Tseu-tchang dit: Qu'entendez-vous par être bienfaisant sans prodigalité? Le Philosophe dit: Favoriser continuellement tout ce qui peut procurer des avantages au peuple, en lui faisant du bien, n'est-ce pas là être bienfaisant sans prodigalité? Déterminer, pour les faire exécuter par le peuple, les corvées qui sont raisonnablement nécessaires, et les lui imposer: qui pourrait s'en indigner?

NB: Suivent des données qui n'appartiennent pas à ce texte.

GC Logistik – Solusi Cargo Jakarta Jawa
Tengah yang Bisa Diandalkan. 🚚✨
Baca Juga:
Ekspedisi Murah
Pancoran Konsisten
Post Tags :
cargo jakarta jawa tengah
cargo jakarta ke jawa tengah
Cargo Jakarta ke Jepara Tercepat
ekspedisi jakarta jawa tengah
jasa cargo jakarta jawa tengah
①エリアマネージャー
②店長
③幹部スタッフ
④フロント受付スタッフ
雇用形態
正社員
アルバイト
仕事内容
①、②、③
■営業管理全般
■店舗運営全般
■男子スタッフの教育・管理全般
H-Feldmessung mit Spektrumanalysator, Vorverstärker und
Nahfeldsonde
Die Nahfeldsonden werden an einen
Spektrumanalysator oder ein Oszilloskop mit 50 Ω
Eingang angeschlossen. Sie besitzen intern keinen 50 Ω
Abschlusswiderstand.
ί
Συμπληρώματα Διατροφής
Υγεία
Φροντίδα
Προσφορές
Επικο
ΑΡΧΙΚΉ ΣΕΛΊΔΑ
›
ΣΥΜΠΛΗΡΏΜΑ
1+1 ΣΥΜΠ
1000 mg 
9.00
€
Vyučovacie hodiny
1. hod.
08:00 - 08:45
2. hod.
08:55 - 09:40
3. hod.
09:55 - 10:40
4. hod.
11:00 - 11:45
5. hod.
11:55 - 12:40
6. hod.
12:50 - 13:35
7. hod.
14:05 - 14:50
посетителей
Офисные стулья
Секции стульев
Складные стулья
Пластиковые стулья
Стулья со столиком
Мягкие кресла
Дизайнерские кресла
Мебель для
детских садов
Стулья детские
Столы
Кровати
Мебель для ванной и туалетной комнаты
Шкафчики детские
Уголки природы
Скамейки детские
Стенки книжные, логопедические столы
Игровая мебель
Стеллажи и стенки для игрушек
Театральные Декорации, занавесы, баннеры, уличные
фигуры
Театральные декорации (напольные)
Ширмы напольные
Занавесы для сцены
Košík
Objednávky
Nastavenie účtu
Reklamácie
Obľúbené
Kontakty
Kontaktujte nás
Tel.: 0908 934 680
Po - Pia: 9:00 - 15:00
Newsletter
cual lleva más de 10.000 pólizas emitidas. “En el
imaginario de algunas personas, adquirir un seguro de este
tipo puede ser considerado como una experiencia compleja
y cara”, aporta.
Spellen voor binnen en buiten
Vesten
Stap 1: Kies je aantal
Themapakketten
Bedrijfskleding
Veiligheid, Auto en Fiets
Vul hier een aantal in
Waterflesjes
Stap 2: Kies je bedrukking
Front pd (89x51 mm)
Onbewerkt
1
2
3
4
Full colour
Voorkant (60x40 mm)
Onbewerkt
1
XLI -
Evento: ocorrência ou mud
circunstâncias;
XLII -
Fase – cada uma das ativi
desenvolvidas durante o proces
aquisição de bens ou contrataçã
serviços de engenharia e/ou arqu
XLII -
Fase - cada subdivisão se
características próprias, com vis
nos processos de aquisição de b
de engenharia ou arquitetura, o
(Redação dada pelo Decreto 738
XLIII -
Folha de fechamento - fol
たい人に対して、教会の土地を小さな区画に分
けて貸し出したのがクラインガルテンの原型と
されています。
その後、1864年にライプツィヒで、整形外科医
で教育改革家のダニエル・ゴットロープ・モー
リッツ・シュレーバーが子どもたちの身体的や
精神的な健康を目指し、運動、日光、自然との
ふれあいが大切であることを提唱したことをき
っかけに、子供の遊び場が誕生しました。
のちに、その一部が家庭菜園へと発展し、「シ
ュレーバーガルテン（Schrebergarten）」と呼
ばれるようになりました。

Désirer seulement tout ce qui peut être utile à l'humanité, et l'obtenir, est-ce là de la cupidité? Si l'homme supérieur [ou le chef de l'État] n'a ni une trop grande multitude de populations, ni un trop petit nombre; s'il n'a ni de trop grandes ni de trop petites affaires; s'il n'ose avoir de mépris pour personne: n'est-ce pas là le cas d'avoir de la dignité sans ostentation? Si l'homme supérieur compose régulièrement ses vêtements, s'il met de la gravité et de la majesté dans son attitude et sa contenance, les hommes le considéreront avec respect et vénération; n'est-ce pas là de la majesté sans rudesse?

Tseu-tchang dit: Qu'en tendez-vous par les quatre mauvaises actions? Le Philosophe dit: C'est ne pas instruire le peuple et le tuer [moralement, en le laissant tomber dans le mal][63]: on appelle cela cruauté ou tyrannie; c'est ne pas donner des avertissements préalables, et vouloir exiger une conduite parfaite: on appelle cela violence, oppression; c'est différer de donner ses ordres, et vouloir l'exécution d'une chose aussitôt qu'elle est résolue: on appelle cela injustice grave; de même que, dans ses rapports journaliers avec les hommes, montrer une sordide avarice, on appelle cela se comporter comme un collecteur d'impôts.

3. Le Philosophe dit: Si l'on ne se croit pas chargé de remplir une mission, un mandat, on ne peut pas être considéré comme un homme supérieur.

Si l'on ne connaît pas les rites ou les lois qui règlent les relations sociales, on n'a rien pour se fixer dans sa conduite.

Si l'on ne connaît pas la valeur des paroles des hommes, on ne les connaît pas eux-mêmes.

[57] Commentaire.

[58] Chapitre Taï-tchi, du Chou-king. Voyez la traduction que nous en avons publiée dans les Livres sacrés de l'Orient. Paris, F. Didot, 1840.

[59] Commentaire.

[60] Ibid.

[61] «Ce sont des choses qui procurent des avantages au peuple.» (Commentaire.)